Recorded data

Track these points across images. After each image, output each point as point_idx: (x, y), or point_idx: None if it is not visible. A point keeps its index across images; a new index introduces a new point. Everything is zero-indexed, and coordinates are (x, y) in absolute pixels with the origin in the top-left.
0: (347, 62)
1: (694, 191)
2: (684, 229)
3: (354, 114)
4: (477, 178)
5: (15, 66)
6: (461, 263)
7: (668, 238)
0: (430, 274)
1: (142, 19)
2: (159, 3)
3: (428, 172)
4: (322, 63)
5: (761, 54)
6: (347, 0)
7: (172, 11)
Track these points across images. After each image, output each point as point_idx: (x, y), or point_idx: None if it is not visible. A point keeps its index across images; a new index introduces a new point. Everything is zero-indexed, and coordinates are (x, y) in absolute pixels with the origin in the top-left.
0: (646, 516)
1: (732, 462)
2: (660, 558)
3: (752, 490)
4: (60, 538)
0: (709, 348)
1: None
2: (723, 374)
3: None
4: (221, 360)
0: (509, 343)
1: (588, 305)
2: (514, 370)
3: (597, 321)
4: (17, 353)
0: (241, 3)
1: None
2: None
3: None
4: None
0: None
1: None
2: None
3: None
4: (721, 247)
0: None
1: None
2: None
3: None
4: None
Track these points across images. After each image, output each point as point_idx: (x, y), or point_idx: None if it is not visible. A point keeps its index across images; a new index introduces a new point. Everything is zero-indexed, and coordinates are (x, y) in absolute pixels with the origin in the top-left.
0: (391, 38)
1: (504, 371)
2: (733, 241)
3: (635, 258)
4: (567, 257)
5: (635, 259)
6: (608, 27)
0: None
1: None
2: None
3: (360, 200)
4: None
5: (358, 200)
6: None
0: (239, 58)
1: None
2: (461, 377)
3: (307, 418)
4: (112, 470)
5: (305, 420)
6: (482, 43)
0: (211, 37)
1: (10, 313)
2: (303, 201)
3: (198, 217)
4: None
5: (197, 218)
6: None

*EXERCISE AIM*
Copy the listing word for word, from its first line up to and including the line with "7: (172, 11)".

*THE OUTPUT*
Track these points across images. After each image, output each point as point_idx: (x, y), or point_idx: None if it is not visible. A point keeps its index across images; a new index introduces a new point. Everything is zero-indexed, and coordinates are (x, y) in absolute pixels with the origin in the top-left.
0: (347, 62)
1: (694, 191)
2: (684, 229)
3: (354, 114)
4: (477, 178)
5: (15, 66)
6: (461, 263)
7: (668, 238)
0: (430, 274)
1: (142, 19)
2: (159, 3)
3: (428, 172)
4: (322, 63)
5: (761, 54)
6: (347, 0)
7: (172, 11)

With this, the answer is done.